--- Record excerpts ---
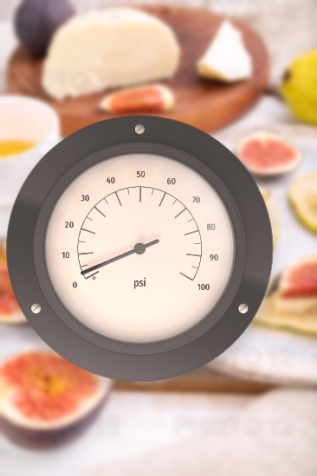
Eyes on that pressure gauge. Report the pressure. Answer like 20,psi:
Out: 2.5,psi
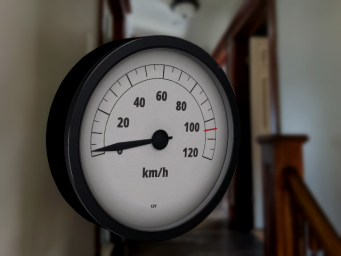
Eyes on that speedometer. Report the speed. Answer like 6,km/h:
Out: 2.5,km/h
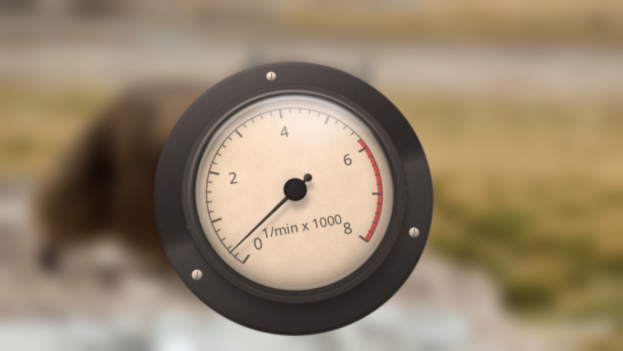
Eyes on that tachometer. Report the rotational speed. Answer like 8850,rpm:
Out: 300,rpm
---
--- Record excerpts ---
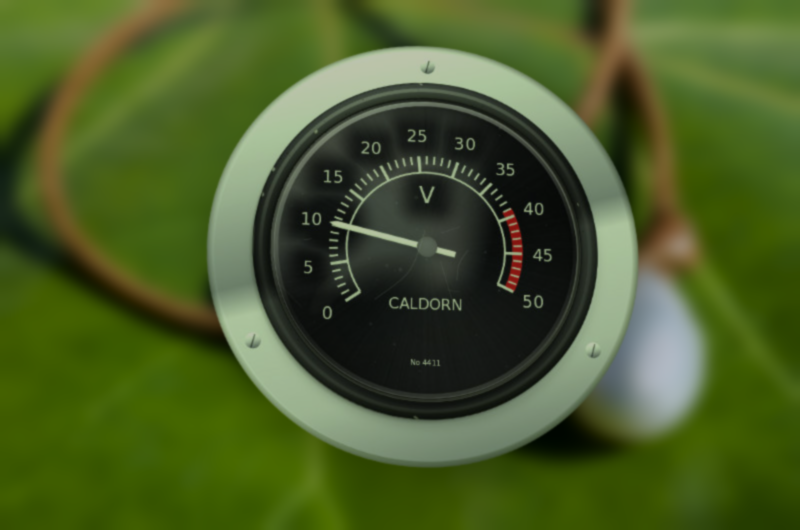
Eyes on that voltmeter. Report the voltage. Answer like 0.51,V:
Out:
---
--- Record excerpts ---
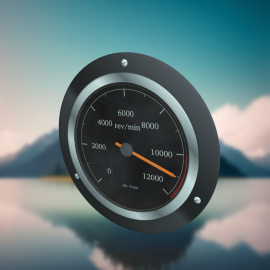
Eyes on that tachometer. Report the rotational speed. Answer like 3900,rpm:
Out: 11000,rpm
---
→ Problem requirements
Could you rewrite only the lines from the one with "Eyes on that speedometer." to the one with "Out: 2.5,km/h", changing "Report" to "State" and keeping everything else the same?

→ Output below
Eyes on that speedometer. State the speed. Answer like 6,km/h:
Out: 2.5,km/h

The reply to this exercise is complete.